Schauder estimates for linear elliptic PDEs

Abstract

Partial differential equations (PDEs) are fundamental tools in mathematics. They serve as the backbone for modeling a vast array of physical phenomena and have many applications in a very wide range of mathematical subjects. In this project, we will focus on the study of second-order linear elliptic partial differential equations, though we will not address them in their most general form for simplicity. Our primary focus will be on regularity. However, before diving into the mathematical aspects, Chapter 2 will provide motivation by presenting examples from physics and probability where the equations we are interested in appear. For this chapter, we will primarily follow the work in [3] (Chapter 12) and [6] (Chapter 1). In Chapter 3, we will explore the key properties of harmonic functions, primarily following the approach in [4]. These properties will be fundamental for proving the project’s main theorems. In Chapter 4, we will introduce the concept of Hölder continuity and establish important results concerning Hölder spaces, drawing from [4] and [6]. We will see how Hölder continuity is particularly well-suited for the study of partial differential equations.

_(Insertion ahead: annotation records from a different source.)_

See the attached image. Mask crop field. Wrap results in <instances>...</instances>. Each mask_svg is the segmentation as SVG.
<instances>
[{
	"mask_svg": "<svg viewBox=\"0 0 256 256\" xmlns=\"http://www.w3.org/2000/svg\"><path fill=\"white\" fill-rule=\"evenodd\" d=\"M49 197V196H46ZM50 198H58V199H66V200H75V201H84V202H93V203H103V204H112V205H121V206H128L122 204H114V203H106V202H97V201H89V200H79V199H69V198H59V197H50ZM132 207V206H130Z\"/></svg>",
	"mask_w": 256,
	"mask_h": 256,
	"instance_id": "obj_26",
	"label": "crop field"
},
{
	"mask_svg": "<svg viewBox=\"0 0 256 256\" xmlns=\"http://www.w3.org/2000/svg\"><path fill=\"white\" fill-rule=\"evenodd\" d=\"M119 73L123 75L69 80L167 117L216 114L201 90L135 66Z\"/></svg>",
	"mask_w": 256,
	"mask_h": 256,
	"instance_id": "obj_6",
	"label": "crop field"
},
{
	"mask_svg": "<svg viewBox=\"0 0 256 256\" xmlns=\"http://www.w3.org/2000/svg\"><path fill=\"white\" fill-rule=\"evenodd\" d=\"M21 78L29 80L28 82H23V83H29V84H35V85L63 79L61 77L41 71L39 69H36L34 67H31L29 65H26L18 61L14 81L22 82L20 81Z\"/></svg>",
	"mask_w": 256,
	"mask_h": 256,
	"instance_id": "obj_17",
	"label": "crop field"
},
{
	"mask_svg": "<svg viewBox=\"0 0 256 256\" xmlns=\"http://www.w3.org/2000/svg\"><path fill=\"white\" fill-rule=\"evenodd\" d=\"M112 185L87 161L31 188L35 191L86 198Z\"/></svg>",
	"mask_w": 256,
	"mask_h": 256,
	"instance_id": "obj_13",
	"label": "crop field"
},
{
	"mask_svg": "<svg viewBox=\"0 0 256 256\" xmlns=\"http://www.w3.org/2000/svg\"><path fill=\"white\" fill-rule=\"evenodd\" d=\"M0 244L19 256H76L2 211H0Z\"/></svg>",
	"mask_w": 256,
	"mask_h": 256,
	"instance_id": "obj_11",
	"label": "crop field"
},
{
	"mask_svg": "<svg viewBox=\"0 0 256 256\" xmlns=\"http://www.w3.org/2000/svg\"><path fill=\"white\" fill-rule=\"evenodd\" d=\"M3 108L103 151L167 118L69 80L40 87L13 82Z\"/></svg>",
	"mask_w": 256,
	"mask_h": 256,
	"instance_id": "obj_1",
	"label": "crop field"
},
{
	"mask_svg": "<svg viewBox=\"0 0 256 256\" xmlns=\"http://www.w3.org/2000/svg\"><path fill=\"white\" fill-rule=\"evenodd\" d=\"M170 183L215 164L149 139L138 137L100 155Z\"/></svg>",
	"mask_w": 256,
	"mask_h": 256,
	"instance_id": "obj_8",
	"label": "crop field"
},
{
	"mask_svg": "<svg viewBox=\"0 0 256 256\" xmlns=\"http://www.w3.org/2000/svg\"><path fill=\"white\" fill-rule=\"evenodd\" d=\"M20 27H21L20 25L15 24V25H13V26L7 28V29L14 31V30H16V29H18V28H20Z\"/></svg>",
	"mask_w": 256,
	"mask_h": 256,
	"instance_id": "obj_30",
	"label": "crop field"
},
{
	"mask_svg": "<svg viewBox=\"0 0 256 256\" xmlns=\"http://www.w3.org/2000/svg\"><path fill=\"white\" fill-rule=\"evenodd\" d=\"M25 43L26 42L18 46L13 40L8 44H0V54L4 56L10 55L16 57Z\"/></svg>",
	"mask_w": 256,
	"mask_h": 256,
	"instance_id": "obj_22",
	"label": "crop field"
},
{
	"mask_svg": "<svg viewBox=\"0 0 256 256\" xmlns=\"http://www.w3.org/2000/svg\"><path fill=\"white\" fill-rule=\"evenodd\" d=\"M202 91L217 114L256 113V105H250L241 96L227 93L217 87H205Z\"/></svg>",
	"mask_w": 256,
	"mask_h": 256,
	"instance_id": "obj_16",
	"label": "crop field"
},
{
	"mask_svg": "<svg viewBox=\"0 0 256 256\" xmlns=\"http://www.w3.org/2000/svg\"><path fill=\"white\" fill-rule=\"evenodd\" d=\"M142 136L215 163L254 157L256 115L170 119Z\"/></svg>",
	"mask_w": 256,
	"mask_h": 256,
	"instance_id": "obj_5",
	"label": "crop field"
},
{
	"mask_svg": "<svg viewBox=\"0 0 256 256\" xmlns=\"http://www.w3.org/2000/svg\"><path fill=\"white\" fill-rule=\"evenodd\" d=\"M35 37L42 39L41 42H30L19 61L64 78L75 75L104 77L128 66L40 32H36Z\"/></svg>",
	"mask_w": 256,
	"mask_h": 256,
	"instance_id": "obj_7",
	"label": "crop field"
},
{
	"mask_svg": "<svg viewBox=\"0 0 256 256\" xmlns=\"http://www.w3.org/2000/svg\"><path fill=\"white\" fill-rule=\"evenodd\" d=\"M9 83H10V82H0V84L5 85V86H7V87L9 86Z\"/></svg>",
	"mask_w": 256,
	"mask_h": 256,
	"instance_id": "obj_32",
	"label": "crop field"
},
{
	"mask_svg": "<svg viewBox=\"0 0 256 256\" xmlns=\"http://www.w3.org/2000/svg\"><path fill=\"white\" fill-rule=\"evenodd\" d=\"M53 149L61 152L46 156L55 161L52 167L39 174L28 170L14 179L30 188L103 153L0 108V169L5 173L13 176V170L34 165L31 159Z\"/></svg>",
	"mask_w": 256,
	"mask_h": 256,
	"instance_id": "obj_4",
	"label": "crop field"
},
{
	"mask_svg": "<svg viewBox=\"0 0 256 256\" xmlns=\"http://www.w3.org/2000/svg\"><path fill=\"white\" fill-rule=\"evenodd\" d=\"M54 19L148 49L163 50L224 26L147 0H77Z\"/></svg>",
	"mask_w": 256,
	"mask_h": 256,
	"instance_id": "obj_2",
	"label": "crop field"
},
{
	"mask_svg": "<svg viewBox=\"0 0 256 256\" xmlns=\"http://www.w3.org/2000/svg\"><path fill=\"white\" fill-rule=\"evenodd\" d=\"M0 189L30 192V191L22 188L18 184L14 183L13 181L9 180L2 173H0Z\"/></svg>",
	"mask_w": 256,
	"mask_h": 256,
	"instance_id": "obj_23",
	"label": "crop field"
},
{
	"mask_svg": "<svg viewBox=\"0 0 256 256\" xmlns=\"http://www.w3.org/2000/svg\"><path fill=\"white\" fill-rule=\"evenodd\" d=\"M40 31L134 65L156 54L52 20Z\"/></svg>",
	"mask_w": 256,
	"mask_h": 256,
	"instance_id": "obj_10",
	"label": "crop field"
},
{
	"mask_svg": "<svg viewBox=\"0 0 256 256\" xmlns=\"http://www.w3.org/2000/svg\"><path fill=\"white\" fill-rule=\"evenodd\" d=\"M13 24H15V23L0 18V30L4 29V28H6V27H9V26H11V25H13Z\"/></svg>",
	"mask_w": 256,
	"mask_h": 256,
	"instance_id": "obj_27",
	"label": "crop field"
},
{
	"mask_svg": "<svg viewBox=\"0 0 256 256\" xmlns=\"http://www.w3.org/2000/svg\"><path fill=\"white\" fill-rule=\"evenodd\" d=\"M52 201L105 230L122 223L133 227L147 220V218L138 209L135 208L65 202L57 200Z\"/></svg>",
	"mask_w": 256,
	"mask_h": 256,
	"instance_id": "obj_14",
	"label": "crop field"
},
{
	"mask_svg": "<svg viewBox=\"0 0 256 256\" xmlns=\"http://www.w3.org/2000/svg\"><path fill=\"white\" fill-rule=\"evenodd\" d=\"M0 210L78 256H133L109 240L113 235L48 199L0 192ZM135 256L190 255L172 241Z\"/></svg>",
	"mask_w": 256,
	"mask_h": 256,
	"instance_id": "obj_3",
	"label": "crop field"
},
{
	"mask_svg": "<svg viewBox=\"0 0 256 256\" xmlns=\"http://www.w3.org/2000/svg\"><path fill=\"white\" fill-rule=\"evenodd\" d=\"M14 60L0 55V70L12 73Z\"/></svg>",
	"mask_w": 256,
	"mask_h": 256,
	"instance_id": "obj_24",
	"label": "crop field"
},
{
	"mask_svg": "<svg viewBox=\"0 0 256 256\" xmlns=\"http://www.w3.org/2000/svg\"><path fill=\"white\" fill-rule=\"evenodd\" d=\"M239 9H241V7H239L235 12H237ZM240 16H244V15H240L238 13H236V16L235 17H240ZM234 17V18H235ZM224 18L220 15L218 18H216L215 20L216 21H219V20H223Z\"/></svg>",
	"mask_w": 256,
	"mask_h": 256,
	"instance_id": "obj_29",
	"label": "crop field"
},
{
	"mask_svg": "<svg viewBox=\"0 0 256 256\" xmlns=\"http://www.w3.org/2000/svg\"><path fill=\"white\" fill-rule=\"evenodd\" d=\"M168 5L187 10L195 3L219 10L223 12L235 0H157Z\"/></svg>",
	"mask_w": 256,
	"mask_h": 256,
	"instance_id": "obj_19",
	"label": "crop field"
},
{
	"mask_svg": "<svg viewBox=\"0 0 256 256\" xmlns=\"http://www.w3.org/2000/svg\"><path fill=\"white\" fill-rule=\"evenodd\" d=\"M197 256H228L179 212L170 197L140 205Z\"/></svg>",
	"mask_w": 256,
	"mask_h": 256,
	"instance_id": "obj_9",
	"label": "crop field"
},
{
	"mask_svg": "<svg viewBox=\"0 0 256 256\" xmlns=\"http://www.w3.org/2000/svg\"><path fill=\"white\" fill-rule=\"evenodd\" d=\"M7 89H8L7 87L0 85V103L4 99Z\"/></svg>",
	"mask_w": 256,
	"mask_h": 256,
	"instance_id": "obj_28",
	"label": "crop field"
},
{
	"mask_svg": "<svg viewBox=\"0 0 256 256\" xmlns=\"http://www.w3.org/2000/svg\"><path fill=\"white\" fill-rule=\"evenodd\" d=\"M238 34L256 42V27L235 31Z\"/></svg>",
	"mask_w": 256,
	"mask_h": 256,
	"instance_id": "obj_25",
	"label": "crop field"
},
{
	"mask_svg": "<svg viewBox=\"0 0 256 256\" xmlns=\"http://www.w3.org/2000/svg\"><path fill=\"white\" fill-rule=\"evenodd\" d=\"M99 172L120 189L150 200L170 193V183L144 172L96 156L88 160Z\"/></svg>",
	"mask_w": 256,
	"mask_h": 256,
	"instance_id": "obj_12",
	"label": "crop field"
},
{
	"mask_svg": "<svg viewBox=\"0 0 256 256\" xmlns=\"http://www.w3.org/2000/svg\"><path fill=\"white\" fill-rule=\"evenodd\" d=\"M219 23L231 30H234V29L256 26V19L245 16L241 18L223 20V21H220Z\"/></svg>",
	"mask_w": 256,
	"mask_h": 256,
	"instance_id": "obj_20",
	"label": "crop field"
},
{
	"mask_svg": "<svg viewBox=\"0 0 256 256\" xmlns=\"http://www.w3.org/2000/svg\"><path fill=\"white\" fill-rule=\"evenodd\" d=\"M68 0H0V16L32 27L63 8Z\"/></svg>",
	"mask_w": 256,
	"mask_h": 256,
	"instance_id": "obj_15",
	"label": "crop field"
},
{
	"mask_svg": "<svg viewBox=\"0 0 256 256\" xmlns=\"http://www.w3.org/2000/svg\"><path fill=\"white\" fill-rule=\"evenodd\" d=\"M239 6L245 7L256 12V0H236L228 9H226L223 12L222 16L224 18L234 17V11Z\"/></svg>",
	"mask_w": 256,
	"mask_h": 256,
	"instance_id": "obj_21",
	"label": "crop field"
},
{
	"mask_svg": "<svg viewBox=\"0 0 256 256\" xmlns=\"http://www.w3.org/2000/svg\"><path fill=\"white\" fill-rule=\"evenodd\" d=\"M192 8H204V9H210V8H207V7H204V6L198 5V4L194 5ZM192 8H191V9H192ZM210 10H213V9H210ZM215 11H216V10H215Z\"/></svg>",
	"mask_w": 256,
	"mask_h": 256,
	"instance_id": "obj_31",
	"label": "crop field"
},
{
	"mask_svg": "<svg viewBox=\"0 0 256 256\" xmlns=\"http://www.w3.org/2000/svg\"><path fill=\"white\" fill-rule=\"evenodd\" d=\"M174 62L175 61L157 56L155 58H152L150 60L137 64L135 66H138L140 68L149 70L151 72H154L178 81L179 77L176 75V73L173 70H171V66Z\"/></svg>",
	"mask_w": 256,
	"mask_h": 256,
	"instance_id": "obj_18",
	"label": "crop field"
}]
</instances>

In Chapter 5, following [6], we will establish interior Schauder estimates for equations in both divergence form (providing one proof) and non-divergence form (offering two different proofs). Following that, in Chapter 6, we will prove global Schauder estimates for non-divergence form equations and state the corresponding results for divergence form equations. We will also examine the critical role that boundary regularity plays in this context. Finally, in Chapter 7, we will explore how Schauder estimates, in conjunction with the Continuity Method, can be utilized to prove the regularity and existence of solutions for linear elliptic PDEs.